Each Holder shall promptly furnish to the Company such information regarding such Holder and the distribution and/or sale proposed by such Holder as the Company may from time to time reasonably request in writing in connection with any registration, qualification or compliance referred to in this Agreement, and the Company may exclude from such registration the Registrable Securities of any Holder who unreasonably fails to furnish such information within a reasonable time after receiving such request. The intended method or methods of disposition and/or sale of such securities as so provided by such purchaser shall be included without alteration in the Registration Statement covering the Registrable Securities and shall not be changed without written consent of such Holder. Each Holder agrees that, other than ordinary course brokerage arrangements, in the event it enters into any arrangement with a broker dealer for the sale of any Registrable Securities through a block trade, special offering, exchange distribution or secondary distribution or a purchase by a broker or dealer, such Holder shall promptly deliver to the Company in writing all applicable information required in order for the Company to be able to timely file a supplement to the Prospectus pursuant to Rule 424(b), or take any other action, under the Securities Act, to the extent that such supplement or other action is legally required. Such information shall include a description of (i) the name of such Holder and of the participating broker dealer(s), (ii) the number of Registrable Securities involved, (iii) the price at which such Registrable Securities were or are to be sold, and (iv) the commissions paid or to be paid or discounts or concessions allowed or to be allowed to such broker dealer(s), where applicable.

 

2.          Stock Legend.

 

Upon conversion as provided in Section 4 of the Loan Agreement, the Company will issue the Shares in the name of the Lender.

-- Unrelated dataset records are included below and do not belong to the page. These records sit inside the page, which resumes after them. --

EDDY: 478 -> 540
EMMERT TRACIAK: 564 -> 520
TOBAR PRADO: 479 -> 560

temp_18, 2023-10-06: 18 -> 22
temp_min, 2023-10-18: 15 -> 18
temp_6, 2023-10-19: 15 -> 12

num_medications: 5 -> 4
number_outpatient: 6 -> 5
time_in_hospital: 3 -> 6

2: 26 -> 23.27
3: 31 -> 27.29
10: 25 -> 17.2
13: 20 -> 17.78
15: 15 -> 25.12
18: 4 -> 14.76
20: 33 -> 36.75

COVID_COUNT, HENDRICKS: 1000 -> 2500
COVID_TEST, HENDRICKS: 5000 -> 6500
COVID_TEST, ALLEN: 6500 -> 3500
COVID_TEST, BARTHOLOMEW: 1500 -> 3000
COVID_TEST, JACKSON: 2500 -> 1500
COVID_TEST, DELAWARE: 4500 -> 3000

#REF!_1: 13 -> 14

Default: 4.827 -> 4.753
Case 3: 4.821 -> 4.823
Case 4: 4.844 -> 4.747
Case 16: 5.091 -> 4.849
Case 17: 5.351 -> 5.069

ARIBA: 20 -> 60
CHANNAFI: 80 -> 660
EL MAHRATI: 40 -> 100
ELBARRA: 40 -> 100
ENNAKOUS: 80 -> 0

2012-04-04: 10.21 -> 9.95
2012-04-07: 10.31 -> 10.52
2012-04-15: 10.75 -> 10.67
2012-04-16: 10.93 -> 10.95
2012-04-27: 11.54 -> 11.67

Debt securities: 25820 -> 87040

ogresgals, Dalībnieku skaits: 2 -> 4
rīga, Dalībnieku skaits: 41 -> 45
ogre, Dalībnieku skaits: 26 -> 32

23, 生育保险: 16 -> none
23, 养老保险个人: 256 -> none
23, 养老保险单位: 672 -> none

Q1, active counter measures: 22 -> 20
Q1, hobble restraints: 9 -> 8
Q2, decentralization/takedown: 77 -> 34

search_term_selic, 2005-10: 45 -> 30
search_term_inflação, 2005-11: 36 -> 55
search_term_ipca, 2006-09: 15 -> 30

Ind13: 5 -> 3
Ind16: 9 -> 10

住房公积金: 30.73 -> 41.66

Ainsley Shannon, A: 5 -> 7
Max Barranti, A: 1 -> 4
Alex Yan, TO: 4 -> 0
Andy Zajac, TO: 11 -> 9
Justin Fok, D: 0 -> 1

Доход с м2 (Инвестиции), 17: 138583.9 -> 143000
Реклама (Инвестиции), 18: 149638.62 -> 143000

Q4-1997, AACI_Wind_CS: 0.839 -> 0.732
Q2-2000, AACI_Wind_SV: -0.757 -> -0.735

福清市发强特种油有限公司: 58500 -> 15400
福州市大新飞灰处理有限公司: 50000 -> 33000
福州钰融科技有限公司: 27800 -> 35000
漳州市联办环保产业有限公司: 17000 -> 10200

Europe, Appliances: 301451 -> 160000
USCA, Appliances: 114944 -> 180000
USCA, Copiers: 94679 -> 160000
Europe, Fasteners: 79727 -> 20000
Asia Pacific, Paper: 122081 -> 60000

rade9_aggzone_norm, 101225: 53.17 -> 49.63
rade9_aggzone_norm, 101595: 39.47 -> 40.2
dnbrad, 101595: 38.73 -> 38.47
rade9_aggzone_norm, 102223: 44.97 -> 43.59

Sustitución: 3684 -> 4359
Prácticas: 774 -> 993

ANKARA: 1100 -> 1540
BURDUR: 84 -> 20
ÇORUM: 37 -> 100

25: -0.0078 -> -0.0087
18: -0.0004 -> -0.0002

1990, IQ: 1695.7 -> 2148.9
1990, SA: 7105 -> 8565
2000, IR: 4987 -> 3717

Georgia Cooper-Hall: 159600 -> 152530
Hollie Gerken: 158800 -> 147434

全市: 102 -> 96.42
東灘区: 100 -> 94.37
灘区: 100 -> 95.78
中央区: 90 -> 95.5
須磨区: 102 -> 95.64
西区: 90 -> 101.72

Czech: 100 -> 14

Any certificate representing the Shares shall be stamped or otherwise imprinted with a legend in substantially the following form:

 

THESE SECURITIES HAVE NOT BEEN REGISTERED WITH THE SECURITIES AND EXCHANGE COMMISSION AND MAY NOT BE OFFERED, SOLD, ASSIGNED, PLEDGED, TRANSFERRED OR OTHERWISE DISPOSED OF EXCEPT PURSUANT TO AN EFFECTIVE REGISTRATION STATEMENT UNDER THE SECURITIES ACT OF 1933, AS AMENDED (THE “SECURITIES ACT”), OR PURSUANT TO AN AVAILABLE EXEMPTION FROM REGISTRATION UNDER THE SECURITIES ACT, AND AFTER RECEIPT BY THE COMPANY OF AN OPINION OF COUNSEL SATISFACTORY TO THE COMPANY THAT SUCH REGISTRATION IS NOT REQUIRED UNDER THE SECURITIES ACT OR THAT THE PROSPECTUS DELIVERY REQUIREMENTS HAVE BEEN MET. THE SECURITIES REPRESENTED HEREBY ARE ALSO SUBJECT TO RIGHTS AND OBLIGATIONS AS SET FORTH IN A LOAN AGREEMENT DATED AS OF AUGUST 8, 2014 BY AND AMONG THE COMPANY AND THE LENDER PARTY THERETO AS SUCH MAY BE AMENDED FROM TIME TO TIME.

 

C-9
 

 

The Company agrees to issue the Shares without the legends set forth above at such time as the Holder thereof is (i) permitted to transfer such Shares without restriction pursuant to an available exemption from registration under the Securities Act, and upon such transfer after delivery to the Company of a customary representation satisfactory to the Company that such exemption has been met, or (ii) at such time the Shares have been registered for resale under the Securities Act, and upon such resale after delivery to the Company of a customary representation that the Holder has complied with the plan of distribution in the applicable prospectus contained in the Registration Statement and that the prospectus delivery requirements have been met, if any.